Information provided =
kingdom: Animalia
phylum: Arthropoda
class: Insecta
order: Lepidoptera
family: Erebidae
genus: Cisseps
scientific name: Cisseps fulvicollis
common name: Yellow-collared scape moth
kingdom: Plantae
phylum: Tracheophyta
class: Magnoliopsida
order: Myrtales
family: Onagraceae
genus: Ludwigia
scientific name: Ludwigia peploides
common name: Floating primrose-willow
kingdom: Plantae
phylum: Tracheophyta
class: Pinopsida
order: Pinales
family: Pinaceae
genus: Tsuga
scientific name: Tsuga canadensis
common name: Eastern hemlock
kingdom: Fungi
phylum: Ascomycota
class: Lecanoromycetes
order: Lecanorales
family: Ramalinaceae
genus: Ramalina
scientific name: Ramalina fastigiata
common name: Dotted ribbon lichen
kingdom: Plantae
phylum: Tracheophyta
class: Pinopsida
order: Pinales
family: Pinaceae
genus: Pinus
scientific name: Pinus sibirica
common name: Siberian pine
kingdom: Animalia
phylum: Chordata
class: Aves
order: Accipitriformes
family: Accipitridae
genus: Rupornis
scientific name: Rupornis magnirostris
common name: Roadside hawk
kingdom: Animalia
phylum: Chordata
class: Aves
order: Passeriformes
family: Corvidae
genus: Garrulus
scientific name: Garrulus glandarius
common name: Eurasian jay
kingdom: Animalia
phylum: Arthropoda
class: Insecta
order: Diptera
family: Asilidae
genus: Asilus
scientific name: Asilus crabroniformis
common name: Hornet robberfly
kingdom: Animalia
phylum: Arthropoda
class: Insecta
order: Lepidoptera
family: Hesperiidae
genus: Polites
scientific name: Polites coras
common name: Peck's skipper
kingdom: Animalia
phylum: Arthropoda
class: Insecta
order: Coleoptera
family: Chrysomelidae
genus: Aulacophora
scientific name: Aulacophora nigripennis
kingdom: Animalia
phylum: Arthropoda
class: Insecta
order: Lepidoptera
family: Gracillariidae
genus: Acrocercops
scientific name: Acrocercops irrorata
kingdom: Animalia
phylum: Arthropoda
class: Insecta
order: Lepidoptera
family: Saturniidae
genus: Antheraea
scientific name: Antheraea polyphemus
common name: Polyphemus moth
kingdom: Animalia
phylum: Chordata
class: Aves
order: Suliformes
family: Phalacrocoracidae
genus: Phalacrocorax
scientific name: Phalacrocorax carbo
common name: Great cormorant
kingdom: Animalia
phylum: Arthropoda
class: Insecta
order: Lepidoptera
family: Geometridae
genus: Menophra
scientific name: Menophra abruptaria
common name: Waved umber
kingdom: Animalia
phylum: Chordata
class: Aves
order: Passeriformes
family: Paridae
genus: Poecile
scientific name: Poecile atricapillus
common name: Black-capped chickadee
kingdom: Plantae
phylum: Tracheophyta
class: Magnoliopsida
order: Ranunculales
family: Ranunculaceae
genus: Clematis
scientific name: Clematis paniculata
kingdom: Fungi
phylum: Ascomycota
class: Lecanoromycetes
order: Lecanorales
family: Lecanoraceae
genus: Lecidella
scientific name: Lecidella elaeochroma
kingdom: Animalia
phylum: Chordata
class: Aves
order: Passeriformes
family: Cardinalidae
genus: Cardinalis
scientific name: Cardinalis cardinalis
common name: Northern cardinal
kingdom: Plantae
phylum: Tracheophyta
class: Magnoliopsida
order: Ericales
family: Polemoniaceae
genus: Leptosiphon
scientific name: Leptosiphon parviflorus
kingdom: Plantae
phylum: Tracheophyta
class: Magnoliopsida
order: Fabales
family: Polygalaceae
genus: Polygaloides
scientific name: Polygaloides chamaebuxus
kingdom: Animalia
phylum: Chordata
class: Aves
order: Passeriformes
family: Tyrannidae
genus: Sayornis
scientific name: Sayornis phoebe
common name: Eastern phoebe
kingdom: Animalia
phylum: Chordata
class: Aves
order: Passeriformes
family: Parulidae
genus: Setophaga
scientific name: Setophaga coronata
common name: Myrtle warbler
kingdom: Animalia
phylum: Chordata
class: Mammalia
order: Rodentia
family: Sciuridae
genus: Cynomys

Instructions for the task = Could you convert everything from the line containing "family: Cardinalidae" down to the end of the data into a two-column CSV with the headers field and value? Each line of the data should become one row, with each value in its own quoted field and any line breaks replaced by spaces.

Answer =
field,value
"family:","Cardinalidae"
"genus:","Cardinalis"
"scientific name:","Cardinalis cardinalis"
"common name:","Northern cardinal"
"kingdom:","Plantae"
"phylum:","Tracheophyta"
"class:","Magnoliopsida"
"order:","Ericales"
"family:","Polemoniaceae"
"genus:","Leptosiphon"
"scientific name:","Leptosiphon parviflorus"
"kingdom:","Plantae"
"phylum:","Tracheophyta"
"class:","Magnoliopsida"
"order:","Fabales"
"family:","Polygalaceae"
"genus:","Polygaloides"
"scientific name:","Polygaloides chamaebuxus"
"kingdom:","Animalia"
"phylum:","Chordata"
"class:","Aves"
"order:","Passeriformes"
"family:","Tyrannidae"
"genus:","Sayornis"
"scientific name:","Sayornis phoebe"
"common name:","Eastern phoebe"
"kingdom:","Animalia"
"phylum:","Chordata"
"class:","Aves"
"order:","Passeriformes"
"family:","Parulidae"
"genus:","Setophaga"
"scientific name:","Setophaga coronata"
"common name:","Myrtle warbler"
"kingdom:","Animalia"
"phylum:","Chordata"
"class:","Mammalia"
"order:","Rodentia"
"family:","Sciuridae"
"genus:","Cynomys"